Absolut nicht. Ich bin geprägt durch die Familie. Mich macht es betroffen, dass mein Vater aus gesundheitlichen Gründen die Erfolgsstory Shera nicht mehr wahrnehmen konnte. Er hatte in den letzten Jahren ja auch Erfolg, aber die Kriegsgeneration konnte das einfach nicht so genießen, wie das Unternehmen erwachsen wurde und sich jetzt so toll entwickelt hat.

Hat ein Unternehmenschef, der voll auf Innovationen in Produktion und Vertrieb setzt, Zeit für die Familie?

Die nehme ich mir. Das ist mir so wichtig. Meine Ehefrau, unsere zwei Kinder – das macht das Leben lebenswert. Hört sich pathetisch an, ist aber so. Über Jahre hinweg war ich Fußballtrainer der Mannschaften, in denen mein heute 14-jähriger Sohn gespielt hat. In einem ganz kleinen Verein. Meine Tochter ist mit 11 Jahren ein taffes Mädchen und …
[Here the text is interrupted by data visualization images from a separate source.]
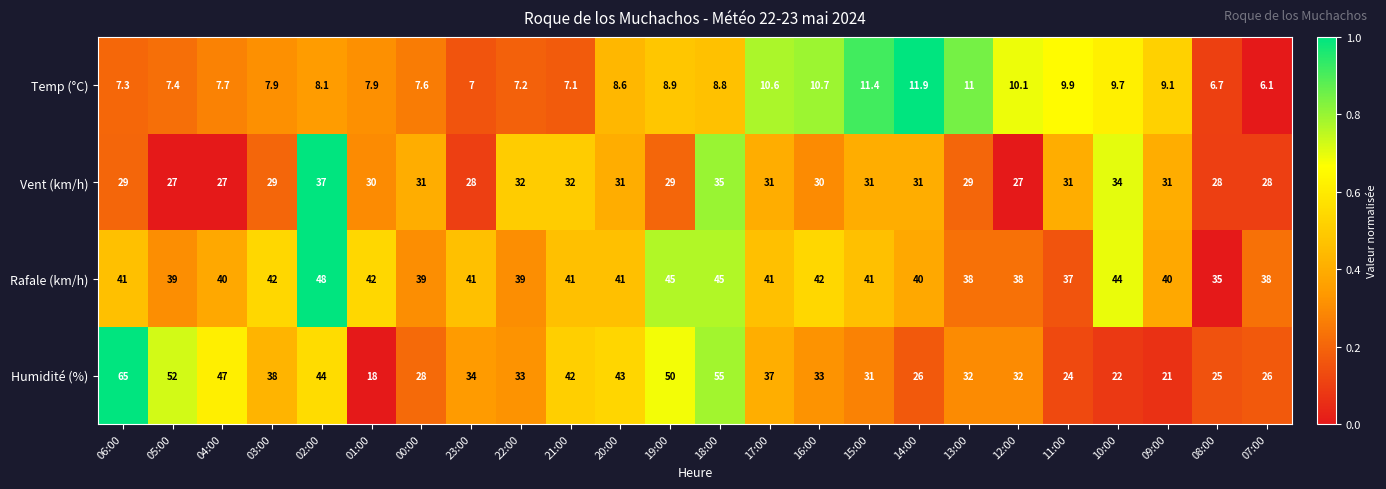

How many Vent (km/h) values are between 29 and 31?

13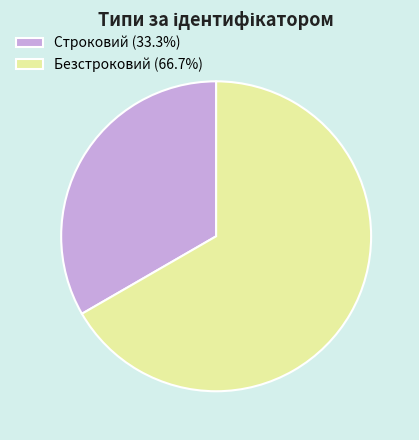

Which category has the smallest portion of the pie?

Строковий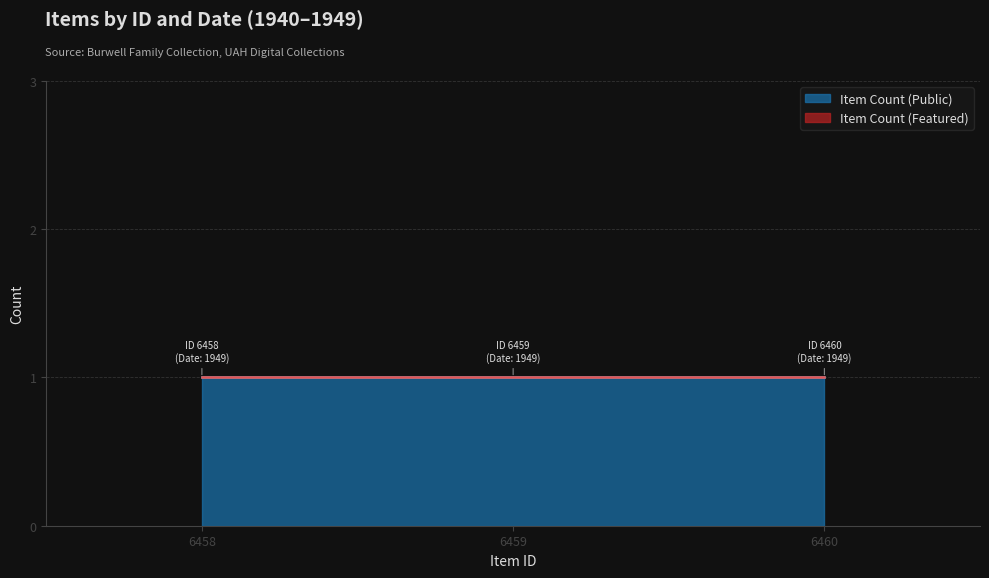

Which series has the largest total across all categories?

Item Count (Public)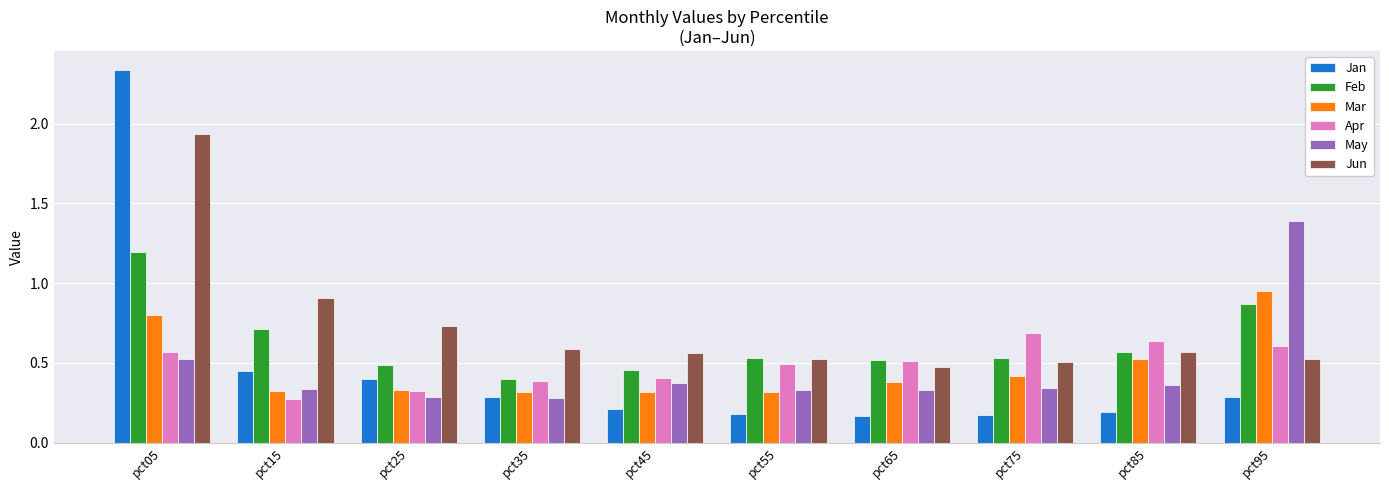

Which series has the largest range (max minus min)?

Jan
… jetzt kommen Sie in ein Alter, in dem sie überzeugt sind, dass sich Ihre Eltern kolossal verändert haben. Schon bemerkt?

(lacht) … das ist wirklich gut! Ja. die digitalen Smartphone-Kids. Wir sehen das relativ entspannt. Es gilt aufzupassen, dass immer ein Ausgleich da ist. Ob im Sport oder in anderen Freizeitbereichen. Die schulischen Noten müssen passen. Und dann müssen sie ihre eigenen Erfahrungen machen. Wie wir und Generationen vor uns.

Herr Grill, wie oft mussten Sie sich angesichts Ihres Namens schon fragen lassen, ob Sie Holzkohle oder Gas vorziehen?

Gas. Ich bin wirklich ein totaler Griller. Sogar an Silvester habe ich schon aufgelegt. Und einmal im Jahr grille ich für die ganze Belegschaft. Tja, da schauen Sie nicht schlecht oder?

Fußballfan. Da stellt sich immer die Frage nach dem Lieblingsverein. Werder?

HA-ESS-VAU.

(Autsch).

Herr Grill, herzlichen Dank für das Gespräch.